Y2K: Senate Panel To Examine Effects On Health Care
Efforts in the medical community to curtail possible Year 2000 disruptions of treatment will be the focus of a Capitol Hill hearing today. Despite the efforts of a Senate special committee on Y2K issues, no major government or industry study of the problem's effects will guide senators in their investigation. "I would think calling for that kind of (study) is something we should look at," said Sen. Robert Bennett (R-UT), who co-chairs the Y2K panel. The computer programming snafu could mean lost medical records, crashed kidney dialysis machines, failed back-up generators and malfunctioning IV feeders, USA Today reports. Today's congressional hearing will focus on the medical industry's efforts to combat the problem -- efforts lawmakers say may not be enough. "If there isn't more action, I'm afraid this Y2K problem could have this nation's health care system on a respirator come January 2000. And that's not hyperbole, it's deadly serious," said Sen.
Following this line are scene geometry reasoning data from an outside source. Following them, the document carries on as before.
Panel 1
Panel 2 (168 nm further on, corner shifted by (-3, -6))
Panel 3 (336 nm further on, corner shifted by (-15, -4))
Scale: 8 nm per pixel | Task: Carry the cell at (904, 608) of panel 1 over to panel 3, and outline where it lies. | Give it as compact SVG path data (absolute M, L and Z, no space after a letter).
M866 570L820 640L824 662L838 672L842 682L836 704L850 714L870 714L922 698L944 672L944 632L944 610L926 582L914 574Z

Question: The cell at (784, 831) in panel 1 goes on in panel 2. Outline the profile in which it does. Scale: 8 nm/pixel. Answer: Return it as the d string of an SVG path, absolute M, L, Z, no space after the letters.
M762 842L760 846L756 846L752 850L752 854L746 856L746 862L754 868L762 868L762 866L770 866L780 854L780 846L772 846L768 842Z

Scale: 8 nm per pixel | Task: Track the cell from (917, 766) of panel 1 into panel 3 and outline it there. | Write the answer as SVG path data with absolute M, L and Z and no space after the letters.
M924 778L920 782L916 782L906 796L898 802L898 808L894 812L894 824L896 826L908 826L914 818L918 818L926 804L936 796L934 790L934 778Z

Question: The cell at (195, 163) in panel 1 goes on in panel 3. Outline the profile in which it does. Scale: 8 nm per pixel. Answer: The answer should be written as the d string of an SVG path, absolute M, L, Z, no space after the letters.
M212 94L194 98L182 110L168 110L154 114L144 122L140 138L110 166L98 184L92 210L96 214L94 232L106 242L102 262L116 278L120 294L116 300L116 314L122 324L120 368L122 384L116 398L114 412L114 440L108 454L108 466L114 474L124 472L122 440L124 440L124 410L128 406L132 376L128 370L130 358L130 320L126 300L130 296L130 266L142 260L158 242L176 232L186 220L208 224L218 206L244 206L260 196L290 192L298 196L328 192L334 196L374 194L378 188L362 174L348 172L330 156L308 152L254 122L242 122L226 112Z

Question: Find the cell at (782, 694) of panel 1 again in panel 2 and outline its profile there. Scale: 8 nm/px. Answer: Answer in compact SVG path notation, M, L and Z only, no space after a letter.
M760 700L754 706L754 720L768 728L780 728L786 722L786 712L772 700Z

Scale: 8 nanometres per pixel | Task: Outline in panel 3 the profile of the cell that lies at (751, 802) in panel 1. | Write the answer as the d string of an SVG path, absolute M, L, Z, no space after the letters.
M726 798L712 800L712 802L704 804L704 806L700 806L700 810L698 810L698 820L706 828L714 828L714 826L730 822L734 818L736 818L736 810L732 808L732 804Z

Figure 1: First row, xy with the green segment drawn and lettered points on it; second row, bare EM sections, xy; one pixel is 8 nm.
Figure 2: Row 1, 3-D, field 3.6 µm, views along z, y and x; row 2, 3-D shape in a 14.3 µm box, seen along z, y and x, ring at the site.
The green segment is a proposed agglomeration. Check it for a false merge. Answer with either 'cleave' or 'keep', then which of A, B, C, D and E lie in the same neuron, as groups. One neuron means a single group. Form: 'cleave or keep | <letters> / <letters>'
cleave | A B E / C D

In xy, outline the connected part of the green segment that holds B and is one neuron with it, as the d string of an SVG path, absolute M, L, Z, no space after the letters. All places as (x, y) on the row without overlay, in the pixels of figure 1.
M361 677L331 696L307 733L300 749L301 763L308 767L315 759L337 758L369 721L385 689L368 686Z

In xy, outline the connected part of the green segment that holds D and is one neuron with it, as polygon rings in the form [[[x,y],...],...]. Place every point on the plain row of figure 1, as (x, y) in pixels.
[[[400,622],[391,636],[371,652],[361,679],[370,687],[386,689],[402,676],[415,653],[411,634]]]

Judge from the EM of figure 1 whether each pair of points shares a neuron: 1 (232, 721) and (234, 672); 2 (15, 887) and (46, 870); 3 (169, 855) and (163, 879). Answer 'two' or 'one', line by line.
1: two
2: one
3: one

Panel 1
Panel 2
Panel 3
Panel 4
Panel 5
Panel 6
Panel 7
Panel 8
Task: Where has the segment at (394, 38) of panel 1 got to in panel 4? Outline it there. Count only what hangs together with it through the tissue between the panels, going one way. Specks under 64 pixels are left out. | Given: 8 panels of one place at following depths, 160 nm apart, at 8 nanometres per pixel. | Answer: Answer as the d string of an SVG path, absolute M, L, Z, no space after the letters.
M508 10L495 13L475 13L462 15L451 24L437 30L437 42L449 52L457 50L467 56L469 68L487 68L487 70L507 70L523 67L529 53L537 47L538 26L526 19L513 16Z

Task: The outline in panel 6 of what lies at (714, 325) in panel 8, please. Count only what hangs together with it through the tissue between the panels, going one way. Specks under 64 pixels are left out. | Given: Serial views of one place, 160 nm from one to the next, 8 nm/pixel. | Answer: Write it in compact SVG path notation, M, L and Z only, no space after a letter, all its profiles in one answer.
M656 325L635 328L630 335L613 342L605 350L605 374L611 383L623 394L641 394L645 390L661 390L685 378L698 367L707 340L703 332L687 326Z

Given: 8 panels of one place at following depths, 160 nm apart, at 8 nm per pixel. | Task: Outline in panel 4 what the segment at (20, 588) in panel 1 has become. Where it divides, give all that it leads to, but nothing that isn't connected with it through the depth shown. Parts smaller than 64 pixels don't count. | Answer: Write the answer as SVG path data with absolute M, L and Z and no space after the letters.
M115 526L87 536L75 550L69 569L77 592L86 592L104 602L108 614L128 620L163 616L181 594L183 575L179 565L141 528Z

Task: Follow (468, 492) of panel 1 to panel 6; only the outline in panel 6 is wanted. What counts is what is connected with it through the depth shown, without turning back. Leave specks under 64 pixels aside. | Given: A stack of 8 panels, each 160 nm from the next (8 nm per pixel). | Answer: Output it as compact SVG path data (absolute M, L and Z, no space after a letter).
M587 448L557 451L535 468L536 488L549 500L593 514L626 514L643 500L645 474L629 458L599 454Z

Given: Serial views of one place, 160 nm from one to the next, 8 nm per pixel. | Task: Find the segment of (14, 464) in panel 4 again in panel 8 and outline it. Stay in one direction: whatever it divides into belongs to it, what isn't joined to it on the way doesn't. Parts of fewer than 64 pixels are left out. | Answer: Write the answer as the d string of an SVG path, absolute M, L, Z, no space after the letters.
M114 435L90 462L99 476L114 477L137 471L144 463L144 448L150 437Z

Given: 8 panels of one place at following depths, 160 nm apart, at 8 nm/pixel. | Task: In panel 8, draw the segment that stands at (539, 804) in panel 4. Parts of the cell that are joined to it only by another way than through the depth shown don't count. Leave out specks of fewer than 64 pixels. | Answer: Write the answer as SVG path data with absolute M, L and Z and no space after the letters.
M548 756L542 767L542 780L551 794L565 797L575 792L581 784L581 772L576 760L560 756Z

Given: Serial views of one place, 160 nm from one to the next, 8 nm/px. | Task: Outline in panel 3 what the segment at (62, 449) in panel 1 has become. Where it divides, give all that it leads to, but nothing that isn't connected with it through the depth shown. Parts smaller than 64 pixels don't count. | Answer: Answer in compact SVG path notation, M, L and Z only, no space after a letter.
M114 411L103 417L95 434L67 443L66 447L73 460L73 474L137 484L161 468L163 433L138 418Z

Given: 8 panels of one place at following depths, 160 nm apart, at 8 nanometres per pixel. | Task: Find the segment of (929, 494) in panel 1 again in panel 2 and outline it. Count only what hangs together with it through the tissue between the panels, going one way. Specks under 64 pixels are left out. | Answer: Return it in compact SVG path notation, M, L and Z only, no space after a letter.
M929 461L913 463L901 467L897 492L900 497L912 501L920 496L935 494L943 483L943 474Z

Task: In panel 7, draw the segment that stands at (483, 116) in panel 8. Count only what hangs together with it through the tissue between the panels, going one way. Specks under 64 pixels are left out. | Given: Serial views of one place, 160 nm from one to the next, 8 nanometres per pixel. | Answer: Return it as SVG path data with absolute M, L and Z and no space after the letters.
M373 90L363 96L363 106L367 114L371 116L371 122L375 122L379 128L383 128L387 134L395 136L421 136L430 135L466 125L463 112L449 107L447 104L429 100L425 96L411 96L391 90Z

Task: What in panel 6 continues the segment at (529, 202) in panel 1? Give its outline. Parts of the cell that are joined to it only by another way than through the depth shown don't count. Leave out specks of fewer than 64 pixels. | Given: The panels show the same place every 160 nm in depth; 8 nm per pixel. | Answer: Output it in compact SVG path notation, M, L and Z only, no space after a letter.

Christopher Dodd (D-CT), who chairs the committee with Bennett.
Adding Up The Unknowns
Bennett said "the large health care providers will be all right," but that it remains uncertain whether smaller providers -- especially those in inner cities and rural areas -- will be able to survive the Y2K glitch. Senate staff have found that 80% of the nation's hospitals are looking into their Y2K compliance, but only 30% have formal plans for dealing with the problem (Zuckerman, USA Today, 7/23). A British government study last year predicted 600 to 1,500 people in the United Kingdom will die because of Y2K-related problems -- an estimate researchers call "very conservative" (Zuckerman, USA Today, 7/23).